Task objective => Rewrite the passage of the regex thread between "Now if you want" and "really want that.", inclusive, swapping "subsequent" for "consecutive".

Document section =>
■ ■ ■
Regex match even number of letters

Question

I need to match an expression in Python with regular expressions that only matches even number of letter occurrences. For example:

AAA        # no match
AA                


        

Answer 1

This searches for a block with an odd number of A's. If you found one, the string is bad for you:

(?<!A)A(AA)*(?!A)

If I understand correctly, the Python code should look like:

if re.search("(?<!A)A(AA)*(?!A)", "AeAAi"):
   print "fail"

Answer 2

Try this regular expression:

^[^A]*((AA)+[^A]*)*$

And if the As don’t need to be consecutive:

^[^A]*(A[^A]*A[^A]*)*$

Answer 3

First of all, note that /A*/ matches the empty string.

Secondly, there are some things that you just can't do with regular expressions. This'll be a lot easier if you just walk through the string and count up all occurences of the letter you're looking for.

Answer 4

'A*' means match any number of A's. Even 0.

Here's how to match a string with an even number of a's, upper or lower:

re.compile(r'''
    ^
    [^a]*
    (
        (
            a[^a]*
        ){2}
    # if there must be at least 2 (not just 0), change the
    # '*' on the following line to '+'
    )* 
    $
    ''',re.IGNORECASE|re.VERBOSE)

You probably are using a as an example. If you want to match a specific character other than a, replace a with %s and then insert

[...]
$
'''%( other_char, other_char, other_char )
[...]

Answer 5

It's impossible to count arbitrarily using regular expressions. For example, making sure that you have matching parenthesis. To count you need 'memory' which requires something at least as strong as a pushdown automaton, although in this case you can use the regular expression that @Gumbo provided.

The suggestion to use finditeris the best workaround for the general case.

Answer 6

'*' means 0 or more occurences 'AA' should do the trick.

The question is if you want the thing to match 'AAA'. In that case you would have to do something like:

r = re.compile('(^|[^A])(AA)+(?!A)',)
r.search(p)

That would work for match even (and only even) number of'A'.

Now if you want to match 'if there is any even number of subsequent letters', this would do the trick:

re.compile(r'(.)\1')

However, this wouldn't exclude the 'odd' occurences. But it is not clear from your question if you really want that.

Update: This works for you test cases:

re.compile('^([^A]*)AA([^A]|AA)*$')
■ ■ ■
Dataset extract =>
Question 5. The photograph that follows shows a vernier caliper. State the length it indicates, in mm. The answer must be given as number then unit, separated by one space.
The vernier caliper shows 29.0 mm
■ ■ ■
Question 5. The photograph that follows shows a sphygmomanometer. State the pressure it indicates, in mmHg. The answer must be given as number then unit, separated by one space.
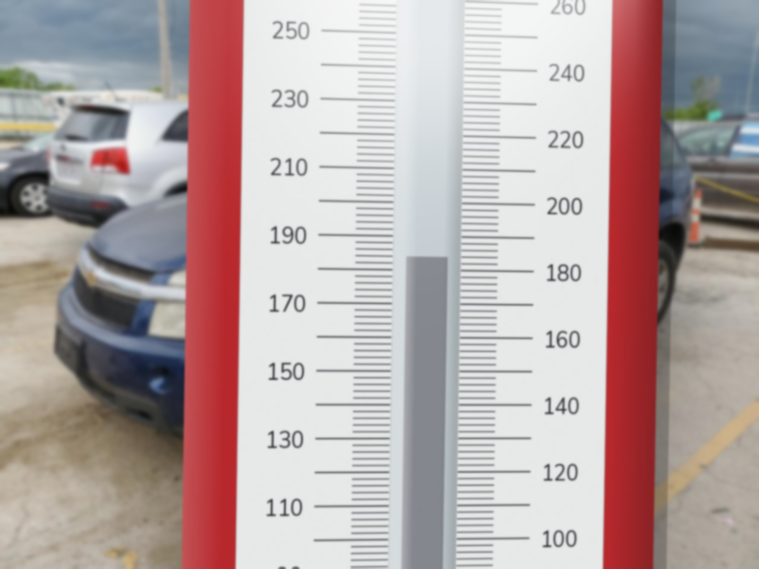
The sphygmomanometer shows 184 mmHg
■ ■ ■
Task answer =>
Now if you want to match 'if there is any even number of consecutive letters', this would do the trick:

re.compile(r'(.)\1')

However, this wouldn't exclude the 'odd' occurences. But it is not clear from your question if you really want that.